*DIRECTIONS:* Extract every line below that contains the word "Leased".

*DATA UNDER STUDY:*
•••••

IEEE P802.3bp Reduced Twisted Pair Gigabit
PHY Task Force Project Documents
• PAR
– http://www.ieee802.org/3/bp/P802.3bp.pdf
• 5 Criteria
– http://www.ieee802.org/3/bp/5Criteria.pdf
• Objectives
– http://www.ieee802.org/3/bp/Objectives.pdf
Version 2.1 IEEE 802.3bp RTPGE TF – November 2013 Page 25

•••••

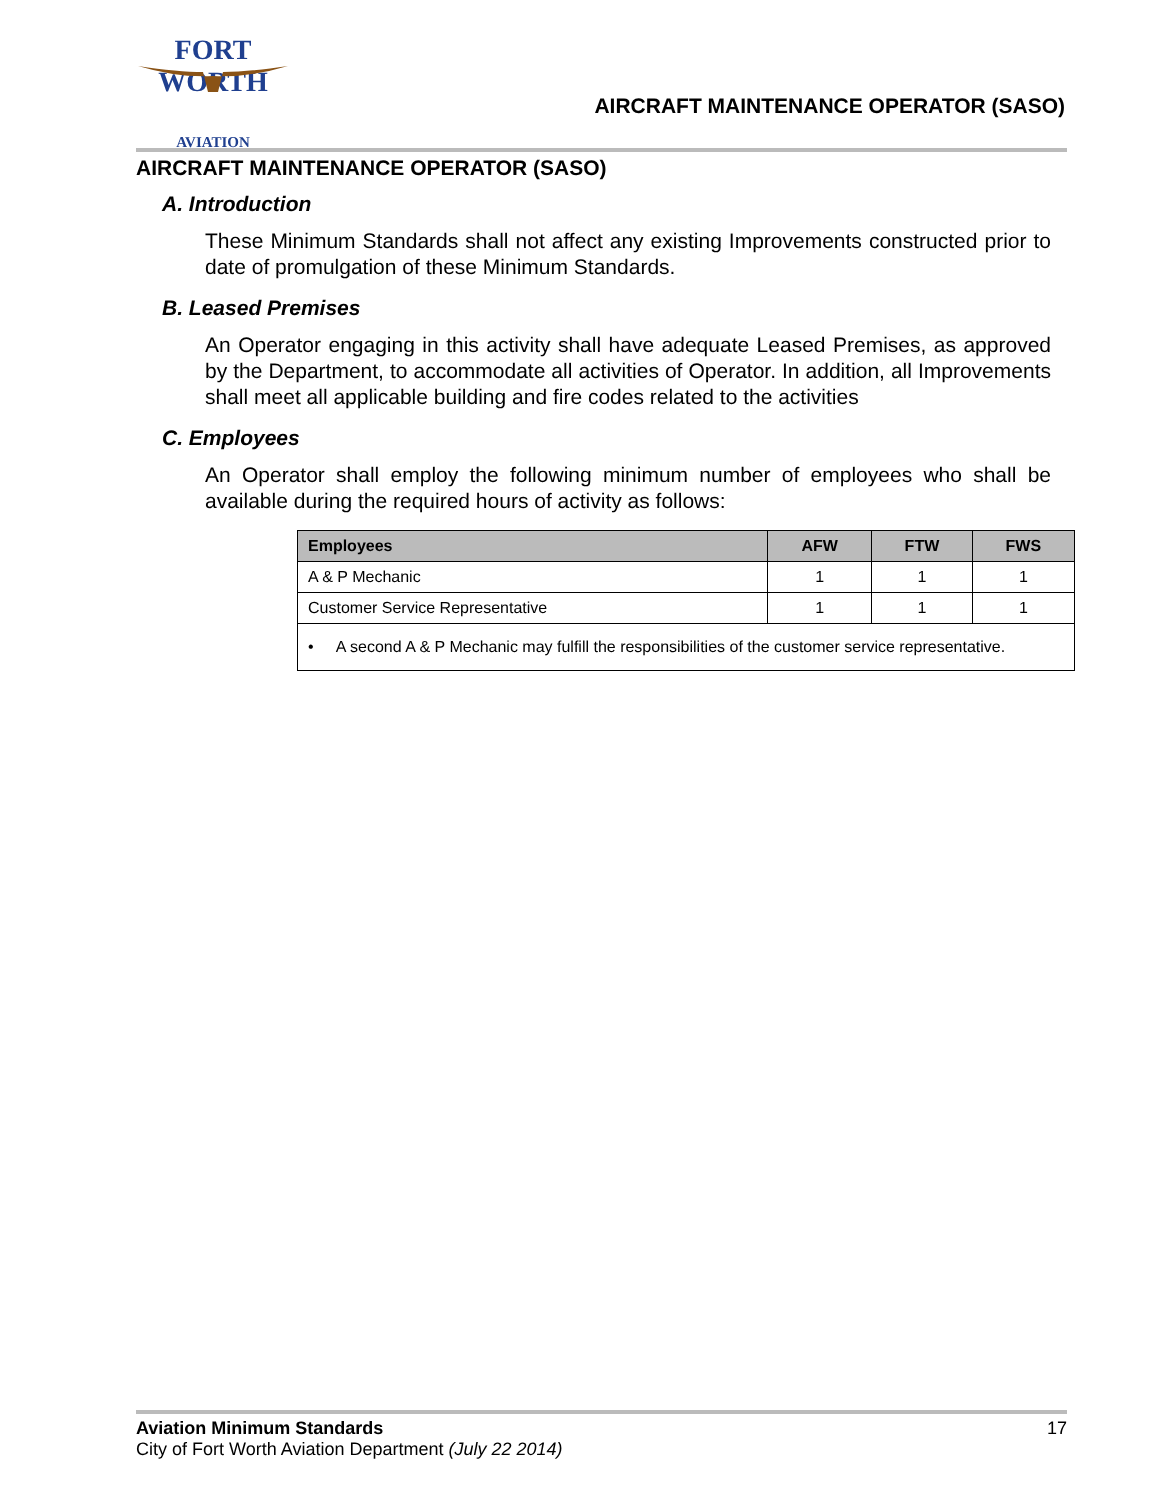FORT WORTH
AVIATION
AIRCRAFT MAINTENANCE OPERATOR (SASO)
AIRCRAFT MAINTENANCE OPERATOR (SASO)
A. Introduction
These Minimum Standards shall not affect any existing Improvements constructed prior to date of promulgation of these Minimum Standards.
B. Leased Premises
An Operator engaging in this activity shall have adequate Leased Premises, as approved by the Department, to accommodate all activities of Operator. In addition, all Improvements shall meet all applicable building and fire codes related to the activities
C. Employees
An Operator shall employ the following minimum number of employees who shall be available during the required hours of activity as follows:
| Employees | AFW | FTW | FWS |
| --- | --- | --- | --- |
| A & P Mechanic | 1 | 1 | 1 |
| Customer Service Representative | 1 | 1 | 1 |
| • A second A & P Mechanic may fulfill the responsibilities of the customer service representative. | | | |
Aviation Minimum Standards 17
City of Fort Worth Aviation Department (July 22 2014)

•••••

*RESULT FOR THIS TASK:*
B. Leased Premises
An Operator engaging in this activity shall have adequate Leased Premises, as approved by the Department, to accommodate all activities of Operator. In addition, all Improvements shall meet all applicable building and fire codes related to the activities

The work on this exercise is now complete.